-------- Available data
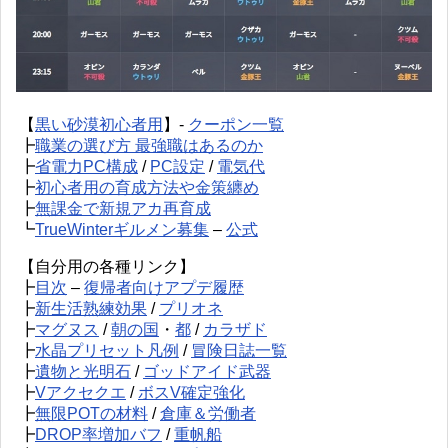
【
黒い砂漠初心者用
】-
クーポン一覧
┣
職業の選び方 最強職はあるのか
┣
省電力PC構成
/
PC設定
/
電気代
┣
初心者用の育成方法や金策纏め
┣
無課金で新規アカ再育成
┗
TrueWinterギルメン募集
–
公式
【自分用の各種リンク】
┣
目次
–
復帰者向けアプデ履歴
┣
新生活熟練効果
/
プリオネ
┣
マグヌス
/
朝の国
・
都
/
カラザド
┣
水晶プリセット凡例
/
冒険日誌一覧
┣
遺物と光明石
/
ゴッドアイド武器
┣
Vアクセクエ
/
ボスV確定強化
┣
無限POTの材料
/
倉庫＆労働者
┣
DROP率増加バフ
/
重帆船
----------------
What is required
Retype each record exactly as it stands, but do not include the pictures.

Exercise solution
【
黒い砂漠初心者用
】-
クーポン一覧
┣
職業の選び方 最強職はあるのか
┣
省電力PC構成
/
PC設定
/
電気代
┣
初心者用の育成方法や金策纏め
┣
無課金で新規アカ再育成
┗
TrueWinterギルメン募集
–
公式
【自分用の各種リンク】
┣
目次
–
復帰者向けアプデ履歴
┣
新生活熟練効果
/
プリオネ
┣
マグヌス
/
朝の国
・
都
/
カラザド
┣
水晶プリセット凡例
/
冒険日誌一覧
┣
遺物と光明石
/
ゴッドアイド武器
┣
Vアクセクエ
/
ボスV確定強化
┣
無限POTの材料
/
倉庫＆労働者
┣
DROP率増加バフ
/
重帆船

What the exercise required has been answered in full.